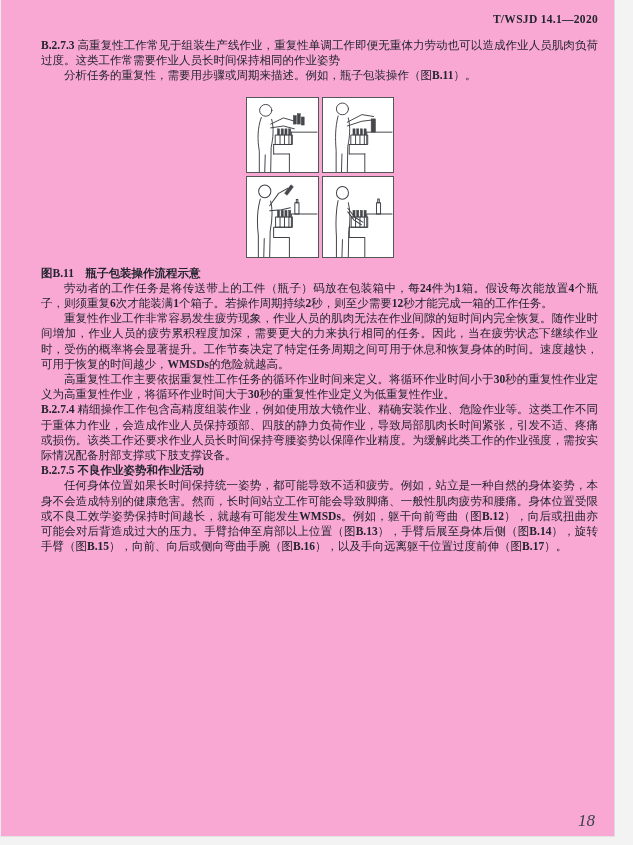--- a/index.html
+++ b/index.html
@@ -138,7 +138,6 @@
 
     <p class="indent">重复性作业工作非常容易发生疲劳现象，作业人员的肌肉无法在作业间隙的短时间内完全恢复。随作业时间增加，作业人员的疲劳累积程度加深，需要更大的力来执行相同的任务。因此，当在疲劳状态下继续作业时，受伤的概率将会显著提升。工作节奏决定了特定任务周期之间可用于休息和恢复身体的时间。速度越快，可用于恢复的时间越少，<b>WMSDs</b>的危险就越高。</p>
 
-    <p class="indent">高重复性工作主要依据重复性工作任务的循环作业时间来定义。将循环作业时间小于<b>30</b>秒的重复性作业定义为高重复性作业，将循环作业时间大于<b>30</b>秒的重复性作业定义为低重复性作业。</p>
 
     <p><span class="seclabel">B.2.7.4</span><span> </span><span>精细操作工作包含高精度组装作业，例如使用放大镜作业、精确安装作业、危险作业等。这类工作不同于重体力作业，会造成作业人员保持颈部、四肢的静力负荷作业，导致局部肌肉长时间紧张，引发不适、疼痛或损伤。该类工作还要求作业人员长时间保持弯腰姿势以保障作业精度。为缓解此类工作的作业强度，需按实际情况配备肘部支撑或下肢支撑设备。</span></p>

> **AIM OF THE EXERCISE**
Output everything in the records exactly, leaving pictures out.

> **WRITTEN RESPONSE**
--- a/index.html
+++ b/index.html
@@ -138,7 +138,6 @@
 
     <p class="indent">重复性作业工作非常容易发生疲劳现象，作业人员的肌肉无法在作业间隙的短时间内完全恢复。随作业时间增加，作业人员的疲劳累积程度加深，需要更大的力来执行相同的任务。因此，当在疲劳状态下继续作业时，受伤的概率将会显著提升。工作节奏决定了特定任务周期之间可用于休息和恢复身体的时间。速度越快，可用于恢复的时间越少，<b>WMSDs</b>的危险就越高。</p>
 
-    <p class="indent">高重复性工作主要依据重复性工作任务的循环作业时间来定义。将循环作业时间小于<b>30</b>秒的重复性作业定义为高重复性作业，将循环作业时间大于<b>30</b>秒的重复性作业定义为低重复性作业。</p>
 
     <p><span class="seclabel">B.2.7.4</span><span> </span><span>精细操作工作包含高精度组装作业，例如使用放大镜作业、精确安装作业、危险作业等。这类工作不同于重体力作业，会造成作业人员保持颈部、四肢的静力负荷作业，导致局部肌肉长时间紧张，引发不适、疼痛或损伤。该类工作还要求作业人员长时间保持弯腰姿势以保障作业精度。为缓解此类工作的作业强度，需按实际情况配备肘部支撑或下肢支撑设备。</span></p>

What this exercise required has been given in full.